Saturday, November 8, 2008

Evangelicals and the 2008 Election

This election gave rise to another (imagined) social category called Obamagelicals. We were told that, because he labored so hard to woo them, because of the ineptitude of the Bush Administration, and because of the desire to put partisan politics aside, born-again Protestants would abandon the Republican Party in droves and put Obama T-shirts on the torsos and Biden signs on their lawns. We were told that there was a new class of evangelical; a class with advanced college degrees who didn't believe in banned books and who supported affirmative action because of their commitment to social justice.
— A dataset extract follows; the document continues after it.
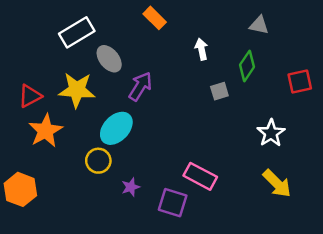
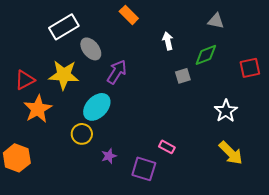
green diamond: (247, 66) -> (206, 55), turned 35
pink rectangle: (200, 176) -> (167, 147), size x0.6

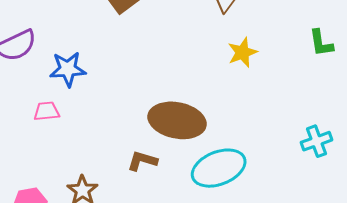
We were told wrong. Or at least none of these claims were substantiated on election day. John McCain took home 74% of the evangelical vote, while only receiving 46% of the national electorate. The Wall Street Journal ran an article in which this statistic (74%) was compared with the 2004 rate (78%) as though it indicated a significant slip in the religious base of the Republican Party.

Actually, what they ought to ask is why was it not more? The Republican Party had behind it one of the most unpopular administrations in American history and the worst financial crisis since the Great Depression (never mind that it was actually the Democrats' fault; as Thomas Sowell pointed out, the public didn't appear to care about the truth.) Wedge issues (like abortion and gay marriage) were not at center-stage, as they were in 2004, and anyone who brought them up was bound to look out-of-touch.

Furthermore, these statistics can also be compared with how Bush did against Gore in 2000. (He received 68% of the evangelical vote in that year.) If this is taken into account, John McCain has done better with evangelicals against Democrats on the national level than has George W. Bush; and McCain isn't even an evangelical. McCain also scored signficantly better with the evangelical block than George H. W. Bush or Bob Dole did in 1992 and 1996, respectively.

The point is that the evangelical vote appears to be abandoning the Republican Party by every measure except one: the facts.

2 comments:

Unknown said...

Nearly 3,000,000 Obamagelicals supported President Elect Barack Obama - Go Generation Obamanation

Notes from the Underground said...

3,000,000? That isn't even half the size of New York City.